Each line of the data below from the one holding "<source format=v>" to the one holding "wire [1:0] PCsrc,Regsrc,ALUsrca,ALUsrcb,RegDst;", inclusive, is to be reproduced exactly; no other line belongs in the answer.

● **SUPPLIED RECORDS**
=== Begin Enclosure ===

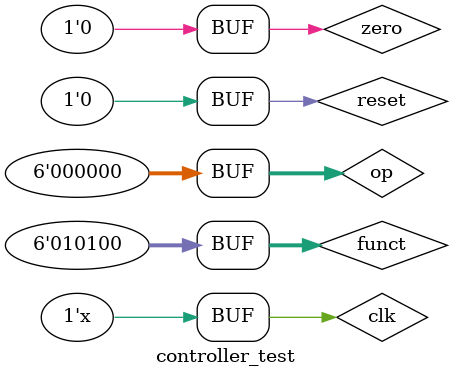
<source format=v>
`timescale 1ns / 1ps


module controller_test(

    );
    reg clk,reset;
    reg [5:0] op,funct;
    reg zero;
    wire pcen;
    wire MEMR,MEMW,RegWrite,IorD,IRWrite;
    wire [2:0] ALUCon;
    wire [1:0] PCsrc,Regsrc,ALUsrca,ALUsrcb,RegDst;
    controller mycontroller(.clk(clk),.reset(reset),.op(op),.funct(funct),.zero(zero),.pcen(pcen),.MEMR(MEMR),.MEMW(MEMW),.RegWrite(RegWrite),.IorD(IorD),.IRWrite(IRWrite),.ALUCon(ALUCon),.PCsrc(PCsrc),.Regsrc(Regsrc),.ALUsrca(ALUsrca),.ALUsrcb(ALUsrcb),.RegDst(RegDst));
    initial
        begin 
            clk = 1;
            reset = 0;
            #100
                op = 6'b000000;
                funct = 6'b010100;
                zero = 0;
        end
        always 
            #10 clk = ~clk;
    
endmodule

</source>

=== End Enclosure ===
=== Begin Enclosure ===

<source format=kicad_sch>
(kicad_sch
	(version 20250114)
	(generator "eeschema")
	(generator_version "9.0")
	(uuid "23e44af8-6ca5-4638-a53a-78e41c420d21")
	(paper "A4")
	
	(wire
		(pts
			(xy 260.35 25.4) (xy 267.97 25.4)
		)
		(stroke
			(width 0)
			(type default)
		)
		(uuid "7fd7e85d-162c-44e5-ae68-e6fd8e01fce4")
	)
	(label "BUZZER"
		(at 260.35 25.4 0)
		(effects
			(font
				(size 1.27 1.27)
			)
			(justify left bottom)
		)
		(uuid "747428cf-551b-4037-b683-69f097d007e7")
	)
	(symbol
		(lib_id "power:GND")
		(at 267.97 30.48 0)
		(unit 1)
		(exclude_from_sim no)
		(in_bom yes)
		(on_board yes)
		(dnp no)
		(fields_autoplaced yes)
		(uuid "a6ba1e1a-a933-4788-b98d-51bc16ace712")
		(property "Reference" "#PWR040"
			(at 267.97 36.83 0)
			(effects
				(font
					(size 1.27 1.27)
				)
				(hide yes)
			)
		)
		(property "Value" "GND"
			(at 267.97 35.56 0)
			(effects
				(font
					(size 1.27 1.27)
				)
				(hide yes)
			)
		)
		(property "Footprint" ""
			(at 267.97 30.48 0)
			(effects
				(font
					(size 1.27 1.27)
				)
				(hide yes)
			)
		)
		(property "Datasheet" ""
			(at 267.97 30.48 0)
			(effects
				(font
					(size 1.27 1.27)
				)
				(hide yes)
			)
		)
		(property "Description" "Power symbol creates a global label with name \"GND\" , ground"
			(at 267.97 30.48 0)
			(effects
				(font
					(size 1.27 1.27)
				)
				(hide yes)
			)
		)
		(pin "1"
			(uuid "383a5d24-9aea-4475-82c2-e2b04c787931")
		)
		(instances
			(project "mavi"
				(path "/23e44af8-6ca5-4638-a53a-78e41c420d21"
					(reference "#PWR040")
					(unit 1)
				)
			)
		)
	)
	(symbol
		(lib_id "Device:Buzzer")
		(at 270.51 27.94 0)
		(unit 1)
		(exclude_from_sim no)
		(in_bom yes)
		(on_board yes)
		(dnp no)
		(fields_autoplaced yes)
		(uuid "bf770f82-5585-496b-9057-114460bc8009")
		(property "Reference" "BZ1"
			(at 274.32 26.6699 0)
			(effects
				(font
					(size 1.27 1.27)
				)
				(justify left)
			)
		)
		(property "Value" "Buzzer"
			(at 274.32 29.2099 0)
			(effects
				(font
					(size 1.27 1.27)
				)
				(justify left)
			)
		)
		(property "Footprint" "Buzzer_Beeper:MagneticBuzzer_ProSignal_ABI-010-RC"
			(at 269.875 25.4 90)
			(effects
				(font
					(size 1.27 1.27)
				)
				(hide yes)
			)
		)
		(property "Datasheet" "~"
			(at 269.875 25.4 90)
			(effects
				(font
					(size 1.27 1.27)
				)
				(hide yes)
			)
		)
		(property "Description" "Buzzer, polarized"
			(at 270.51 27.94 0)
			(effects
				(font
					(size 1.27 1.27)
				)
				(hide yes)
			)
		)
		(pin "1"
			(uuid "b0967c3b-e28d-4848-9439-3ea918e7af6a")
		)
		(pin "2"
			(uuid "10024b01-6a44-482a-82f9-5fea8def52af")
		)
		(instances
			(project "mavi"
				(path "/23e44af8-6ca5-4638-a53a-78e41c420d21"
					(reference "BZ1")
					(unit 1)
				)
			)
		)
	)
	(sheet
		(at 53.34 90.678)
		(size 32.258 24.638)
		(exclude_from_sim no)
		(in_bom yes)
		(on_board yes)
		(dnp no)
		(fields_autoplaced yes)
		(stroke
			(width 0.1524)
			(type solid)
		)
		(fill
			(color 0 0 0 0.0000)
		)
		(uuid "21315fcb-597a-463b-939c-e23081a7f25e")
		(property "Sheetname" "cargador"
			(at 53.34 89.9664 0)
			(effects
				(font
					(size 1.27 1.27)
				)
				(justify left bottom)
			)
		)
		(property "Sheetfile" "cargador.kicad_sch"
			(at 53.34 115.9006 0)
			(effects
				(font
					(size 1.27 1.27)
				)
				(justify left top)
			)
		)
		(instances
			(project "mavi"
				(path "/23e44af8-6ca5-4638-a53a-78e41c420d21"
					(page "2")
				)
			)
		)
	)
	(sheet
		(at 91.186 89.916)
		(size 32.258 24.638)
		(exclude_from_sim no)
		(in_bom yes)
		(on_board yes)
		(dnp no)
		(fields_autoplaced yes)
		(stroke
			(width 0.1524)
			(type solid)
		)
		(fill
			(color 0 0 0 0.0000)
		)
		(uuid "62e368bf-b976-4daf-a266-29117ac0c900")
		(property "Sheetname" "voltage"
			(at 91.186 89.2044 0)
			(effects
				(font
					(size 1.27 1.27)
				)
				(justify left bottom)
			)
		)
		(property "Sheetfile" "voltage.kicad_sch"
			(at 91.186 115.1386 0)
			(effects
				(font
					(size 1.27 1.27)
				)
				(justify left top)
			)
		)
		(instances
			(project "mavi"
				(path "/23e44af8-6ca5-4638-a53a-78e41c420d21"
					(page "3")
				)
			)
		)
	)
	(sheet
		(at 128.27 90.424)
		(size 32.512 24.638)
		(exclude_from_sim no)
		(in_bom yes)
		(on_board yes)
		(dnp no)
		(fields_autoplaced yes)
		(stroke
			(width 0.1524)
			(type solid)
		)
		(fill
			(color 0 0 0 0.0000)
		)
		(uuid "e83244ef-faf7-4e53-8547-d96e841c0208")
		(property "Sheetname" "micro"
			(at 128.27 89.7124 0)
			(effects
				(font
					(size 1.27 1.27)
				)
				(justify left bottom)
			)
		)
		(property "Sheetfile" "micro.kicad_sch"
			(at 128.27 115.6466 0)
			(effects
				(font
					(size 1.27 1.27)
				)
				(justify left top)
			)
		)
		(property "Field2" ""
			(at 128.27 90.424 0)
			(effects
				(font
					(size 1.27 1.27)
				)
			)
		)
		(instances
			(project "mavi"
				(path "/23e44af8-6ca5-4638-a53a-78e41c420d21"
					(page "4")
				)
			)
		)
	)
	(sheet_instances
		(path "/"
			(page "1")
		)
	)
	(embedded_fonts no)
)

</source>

=== End Enclosure ===

● **ANSWER BOX**
<source format=v>
`timescale 1ns / 1ps


module controller_test(

    );
    reg clk,reset;
    reg [5:0] op,funct;
    reg zero;
    wire pcen;
    wire MEMR,MEMW,RegWrite,IorD,IRWrite;
    wire [2:0] ALUCon;
    wire [1:0] PCsrc,Regsrc,ALUsrca,ALUsrcb,RegDst;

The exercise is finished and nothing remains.